If you want to know the secret behind Tesla’s success, it comes down to the disruption of simplicity. Sure, modern combustion-powered vehicles are incredibly efficient compared to older counterparts. But they require evermore complex engineering for diminishing returns. With EVs, to Zhu’s point, you basically slap on an electric battery to moving wheels. Furthermore, with advanced scale, EV makers will reach a point where combustion automakers can’t catch up.
And that’s really the long-term thesis that drives Nio stock. Right now, the volatility represents growing pains. As the scale improves, NIO will grow into its potential.
More importantly, the investments that companies like Tesla are pouring into China’s burgeoning EV market afford it an acumen that, years later, will be difficult to usurp. Just like Ford (NYSE:F) revolutionized mass-scale production for the automobile, China will do the same for EVs.
If you’ve followed my work over the years, you know that I emphasize megatrends. In the automotive sector, innovation is clearly shifting from the west to the east.

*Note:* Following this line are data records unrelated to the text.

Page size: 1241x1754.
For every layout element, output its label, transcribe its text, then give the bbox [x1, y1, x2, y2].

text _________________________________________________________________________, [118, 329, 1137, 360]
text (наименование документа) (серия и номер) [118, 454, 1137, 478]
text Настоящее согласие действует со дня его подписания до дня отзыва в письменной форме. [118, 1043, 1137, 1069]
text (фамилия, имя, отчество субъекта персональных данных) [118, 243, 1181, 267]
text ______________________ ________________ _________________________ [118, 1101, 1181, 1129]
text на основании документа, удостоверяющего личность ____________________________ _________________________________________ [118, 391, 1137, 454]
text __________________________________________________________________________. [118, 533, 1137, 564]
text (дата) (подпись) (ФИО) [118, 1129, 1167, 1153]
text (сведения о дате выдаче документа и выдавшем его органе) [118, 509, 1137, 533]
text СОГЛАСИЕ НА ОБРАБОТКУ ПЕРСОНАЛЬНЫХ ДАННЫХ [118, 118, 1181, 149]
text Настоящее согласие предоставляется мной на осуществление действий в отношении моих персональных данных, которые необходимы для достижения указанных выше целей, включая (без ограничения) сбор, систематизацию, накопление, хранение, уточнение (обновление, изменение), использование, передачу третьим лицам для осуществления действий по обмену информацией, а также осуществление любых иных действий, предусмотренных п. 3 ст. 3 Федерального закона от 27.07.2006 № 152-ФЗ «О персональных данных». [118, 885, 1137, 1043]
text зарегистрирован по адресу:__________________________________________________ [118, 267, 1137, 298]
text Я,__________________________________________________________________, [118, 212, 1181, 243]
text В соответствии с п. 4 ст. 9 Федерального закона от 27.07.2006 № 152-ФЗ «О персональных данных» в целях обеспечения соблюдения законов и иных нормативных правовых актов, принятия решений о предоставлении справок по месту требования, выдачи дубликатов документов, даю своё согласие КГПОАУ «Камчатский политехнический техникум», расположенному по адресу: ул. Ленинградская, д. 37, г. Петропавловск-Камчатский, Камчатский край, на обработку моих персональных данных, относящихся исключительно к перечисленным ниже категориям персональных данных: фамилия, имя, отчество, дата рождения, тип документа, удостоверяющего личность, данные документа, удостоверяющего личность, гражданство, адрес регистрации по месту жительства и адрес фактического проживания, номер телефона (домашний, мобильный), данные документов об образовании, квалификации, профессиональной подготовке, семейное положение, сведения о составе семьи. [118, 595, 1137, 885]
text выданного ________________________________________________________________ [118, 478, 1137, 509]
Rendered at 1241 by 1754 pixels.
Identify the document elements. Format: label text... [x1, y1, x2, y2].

Unlike the U.S., for example, the Chinese government has invested billions into their EV infrastructure. While it may look silly now, it probably won’t decades down the line. As I mentioned, China thinks several moves ahead.
At a certain point, the U.S. and other nations will realize their folly. By the time they do, it will be too late. China will have asserted authority in EV innovation. And while the platform’s simplicity facilitates a lower barrier to competition, China will still maintain its manufacturing efficiencies.
Therefore, it’s not unreasonable that they can flood the global market with cheap and compelling EVs. Frankly, there’s not much the U.S. nor anyone can do about it.
Currently, few people recognize this brewing megatrend; hence, the volatility in Nio stock. The key for investors today is to get in before the herd does.